2012年2月にAIJ事件が発覚した時、私はすでに証券会社に転職していました。
それでも、自分が以前に指定数理人を務めていた基金のことは、非常に気になります。
被害を受けた基金名が公表された時に確認したところ、私が担当していた基金のうち1基金(以下、A基金とします)が該当していることが判明しました。
正直言って「やっぱり・・・」と、暗い気分になったことを覚えています。
A基金を担当していたのは、確か2年ほどだったと思います。
前回に書いたような事情で、少し対応が難しい基金を担当することになった際に、担当を見直して、A基金の担当は別の者に移しました。
私が担当していた時から、A基金の年金財政は、他の基金以上に悪化していました。
また、悪化した要因として「アクティブに資産配分を見直し、それが裏目裏目に出てしまった」ということが挙げられます。
総合基金では良くありましたが、当時の理事長がワンマン型の人で、運用方針も自分の考えや判断で決めがちでした。
それも残念ながら、金融危機時のカルパースと同じで「順張り型」の運用判断をしがちだったのです。
例えば、2000年から2001年にかけて株価が大幅に下落したあと、確か2002年前半に株価が持ち直した時期があります。
当時の理事長は「これから株が上がる」と判断して、株の比率を大幅に増加させました。
しかし、理事長の期待を裏切るように、2002年後半から株は再度下落し、2003年3月には日経平均が8000円を割り込みました。
3年連続の大幅マイナスです
すると理事長はすっかり弱気になって、株の比率を思い切り減らしたために、2004年以降の株の戻りを享受することができませんでした。

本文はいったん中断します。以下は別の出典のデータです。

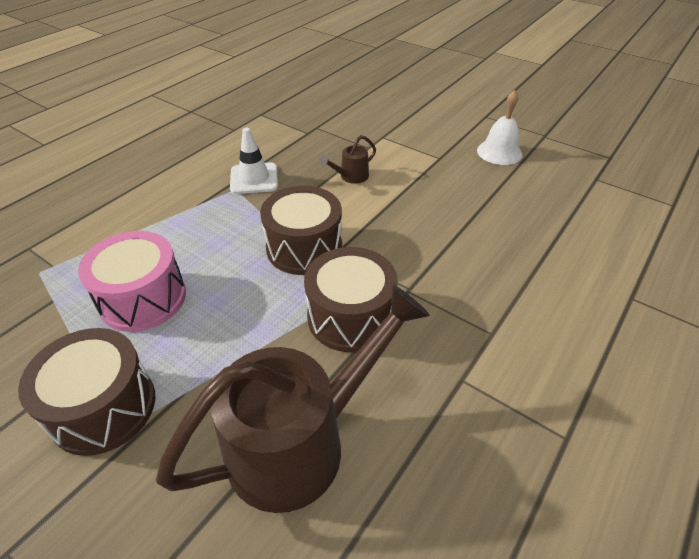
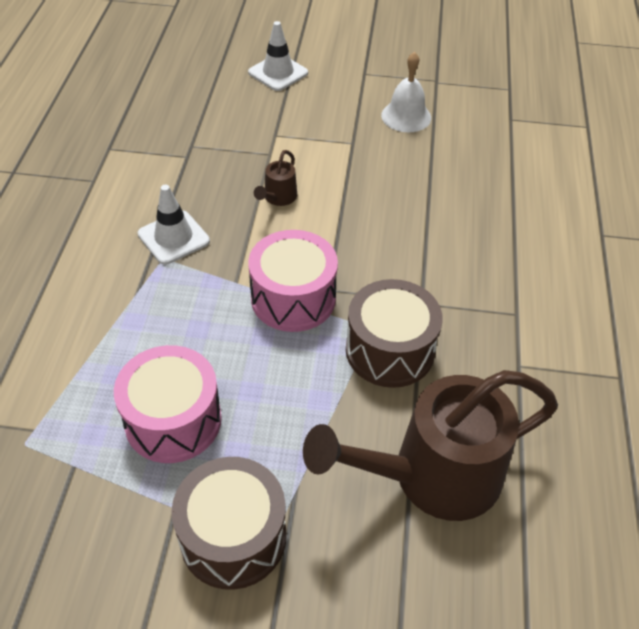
camera: 30 degrees left, 5 degrees up
(302, 441) = (431, 476): brown watering can -> brown watering can turned 135 degrees counterclockwise
(304, 248) = (293, 298): brown drum -> pink drum
(417, 100) = (278, 73): none -> white traffic cone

他の総合基金の財政が改善したにもかかわらず、A基金は悪化したままです。
私は2003年からA基金の担当を外れたので、その後の経緯は後任からたまに聞くしかありませんでした。
AIJ事件が発覚する少し前に、後任の数理人から「なんだか怪しい運用会社に資産を預けたところ、運用成績がずっと良いので年金財政も持ち直しました。」と、聞いたことがあります。
その時にいやな感じを覚えましたが、結局はAIJに騙されていた訳です。
今から振り返れば「無謀なリスクをとって裏目に出てしまった」と言える事例ですが、それだけ「A基金および当時の理事長は追い詰められていた」のも事実です。
「なぜ、そこまで追い詰められてしまったか」を考えて、今後の教訓にすることが大事ではないかと思います。